■ **What is being asked**:
What lines in the entries hold the string "XMLPayload"? List them.

═══ Input for this task ═══

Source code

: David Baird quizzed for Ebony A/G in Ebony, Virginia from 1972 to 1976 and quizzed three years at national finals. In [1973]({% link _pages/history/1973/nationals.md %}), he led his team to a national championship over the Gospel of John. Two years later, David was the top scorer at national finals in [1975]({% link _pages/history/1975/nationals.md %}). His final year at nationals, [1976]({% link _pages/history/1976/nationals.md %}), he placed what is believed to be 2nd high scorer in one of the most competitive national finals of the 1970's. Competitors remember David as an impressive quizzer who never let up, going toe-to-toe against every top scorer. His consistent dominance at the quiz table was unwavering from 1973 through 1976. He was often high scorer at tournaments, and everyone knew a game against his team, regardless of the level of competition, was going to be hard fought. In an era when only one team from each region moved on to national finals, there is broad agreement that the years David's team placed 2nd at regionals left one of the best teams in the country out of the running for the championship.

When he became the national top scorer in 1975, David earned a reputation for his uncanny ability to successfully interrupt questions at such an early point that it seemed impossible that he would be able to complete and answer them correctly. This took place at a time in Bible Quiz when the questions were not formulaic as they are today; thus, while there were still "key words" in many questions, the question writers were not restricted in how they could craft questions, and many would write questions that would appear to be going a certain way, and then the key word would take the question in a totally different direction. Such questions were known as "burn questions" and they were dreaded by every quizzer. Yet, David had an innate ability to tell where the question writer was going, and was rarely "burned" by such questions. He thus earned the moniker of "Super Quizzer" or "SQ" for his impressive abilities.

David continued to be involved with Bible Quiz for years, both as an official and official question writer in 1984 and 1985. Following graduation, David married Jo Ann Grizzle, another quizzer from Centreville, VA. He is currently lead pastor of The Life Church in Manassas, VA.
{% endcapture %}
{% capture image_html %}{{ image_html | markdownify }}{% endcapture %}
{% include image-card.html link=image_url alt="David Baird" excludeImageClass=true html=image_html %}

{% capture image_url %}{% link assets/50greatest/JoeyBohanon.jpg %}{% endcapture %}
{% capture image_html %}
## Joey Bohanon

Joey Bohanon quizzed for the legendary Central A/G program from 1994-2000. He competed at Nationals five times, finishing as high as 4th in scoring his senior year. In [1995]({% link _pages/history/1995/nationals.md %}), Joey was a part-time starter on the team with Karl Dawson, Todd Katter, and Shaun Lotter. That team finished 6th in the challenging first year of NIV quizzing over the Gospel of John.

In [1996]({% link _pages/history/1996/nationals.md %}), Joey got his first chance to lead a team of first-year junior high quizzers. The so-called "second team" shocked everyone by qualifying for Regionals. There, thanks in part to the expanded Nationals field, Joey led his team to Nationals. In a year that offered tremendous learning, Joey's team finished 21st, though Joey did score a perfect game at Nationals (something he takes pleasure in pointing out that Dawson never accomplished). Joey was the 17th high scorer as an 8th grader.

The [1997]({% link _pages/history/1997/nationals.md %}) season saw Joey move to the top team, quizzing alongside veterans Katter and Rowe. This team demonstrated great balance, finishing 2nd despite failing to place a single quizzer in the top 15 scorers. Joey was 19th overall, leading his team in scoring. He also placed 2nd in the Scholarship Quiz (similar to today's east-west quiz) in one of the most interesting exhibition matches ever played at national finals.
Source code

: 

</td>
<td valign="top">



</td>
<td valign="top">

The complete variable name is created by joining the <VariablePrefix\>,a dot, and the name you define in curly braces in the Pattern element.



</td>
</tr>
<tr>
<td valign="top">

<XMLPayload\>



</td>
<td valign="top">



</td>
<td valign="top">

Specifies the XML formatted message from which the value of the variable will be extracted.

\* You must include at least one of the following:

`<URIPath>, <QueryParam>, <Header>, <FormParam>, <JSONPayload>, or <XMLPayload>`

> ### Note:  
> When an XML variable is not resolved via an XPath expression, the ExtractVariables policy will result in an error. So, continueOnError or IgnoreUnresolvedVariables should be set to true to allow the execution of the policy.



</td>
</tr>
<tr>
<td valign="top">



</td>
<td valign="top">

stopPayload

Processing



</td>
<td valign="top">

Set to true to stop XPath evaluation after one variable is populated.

═══

■ **Exercise answer**:
<XMLPayload\>
`<URIPath>, <QueryParam>, <Header>, <FormParam>, <JSONPayload>, or <XMLPayload>`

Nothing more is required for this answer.